Ted Kennedy était le plus jeune des neuf enfants de Joseph et Rose Kennedy, le couple fondateur d'un clan enrichi dans la banque qui allait marquer l'histoire américaine du XXe siècle du double sceau de la réussite et de la tragédie.

Des quatre fringants garçons de la famille, Joseph, l'aîné, meurt dans un accident d'avion pendant la Seconde Guerre mondiale.

Quelques années plus tard, leur soeur Kathleen périt à son tour en France dans un accident d'avion. Une autre soeur, Rosemary, souffrant d'un léger retard mental, subit à l'âge de 23 ans une lobotomie qui la laisse profondément handicapée.

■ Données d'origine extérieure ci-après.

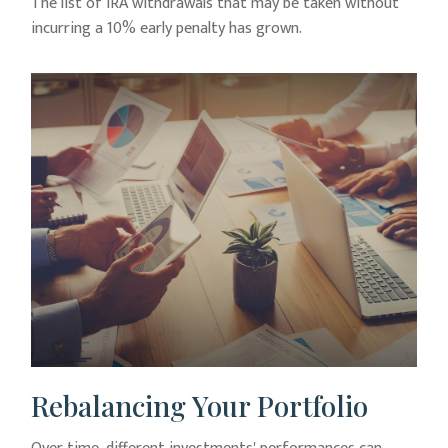
The list of IRA withdrawals that may be taken without
incurring a 10% early penalty has grown.
Rebalancing Your Portfolio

Les assassinats du président John F. Kennedy et de son jeune frère Robert («Bobby»), allaient ensuite jeter une ombre sur l'optimisme des années 60. Le président est abattu à Dallas (sud) le 22 novembre 1963, un assassinat qui continue 45 ans plus tard à traumatiser les Américains.

Cinq ans plus tard, Bobby, son ancien ministre de la Justice et candidat à la candidature démocrate à la présidentielle de 1968, est à son tour tué par balles par un militant palestinien.

Les deux frères sont enterrés à proximité l'un de l'autre au cimetière national d'Arlington, près de Washington.

C'est à Ted qu'est revenue la tâche de reprendre le flambeau.

«À un certain moment, quand Bobby est mort, il a porté non seulement le flambeau familial, mais aussi la famille elle-même», souligne l'historienne Doris Kearns Goodwin.

Mais tant l'histoire de sa famille que la sienne propre sont aussi ternies par le scandale et la tragédie. Avant que l'âge ne le rattrape, il traînait une réputation de coureur porté sur la bouteille et avait connu un divorce houleux avec sa première femme, Joan Bennett Kennedy.

Des questions n'ont jamais cessé d'entourer l'accident de Chappaquiddick en 1969. Ted Kennedy, dont la passagère meurt noyée après la chute de leur voiture dans une rivière, écope de deux mois de prison pour délit de fuite, une peine qui sera suspendue.

En 1984, son neveu David, fils de Robert, meurt d'une overdose. En 1991, un autre neveu, William Kennedy Smith, est acquitté après un procès pour viol. En 1999, le fils de John, qui a conservé son surnom de John-John, meurt avec sa femme Carolyn lorsque le petit avion qu'il pilotait s'abîme dans l'océan Atlantique, près de la maison familiale du Massachusetts (nord-est).

Après la mort de Ted, ne reste plus guère que son fils Patrick, membre de la Chambre des représentants, pour perpétuer la tradition politique de la famille, après la tentative malheureuse de Caroline, la fille de John, de reprendre le siège de sénatrice de Hillary Clinton en janvier dernier lorsque celle-ci est devenue secrétaire d'État.

Le clan compte cependant d'autres personnalités, comme Maria Shriver, nièce de Ted et épouse du gouverneur républicain de Californie, Arnold Schwarzenegger, et Robert Kennedy Junior, fils de Bobby, l'une des figures de la lutte pour l'environnement.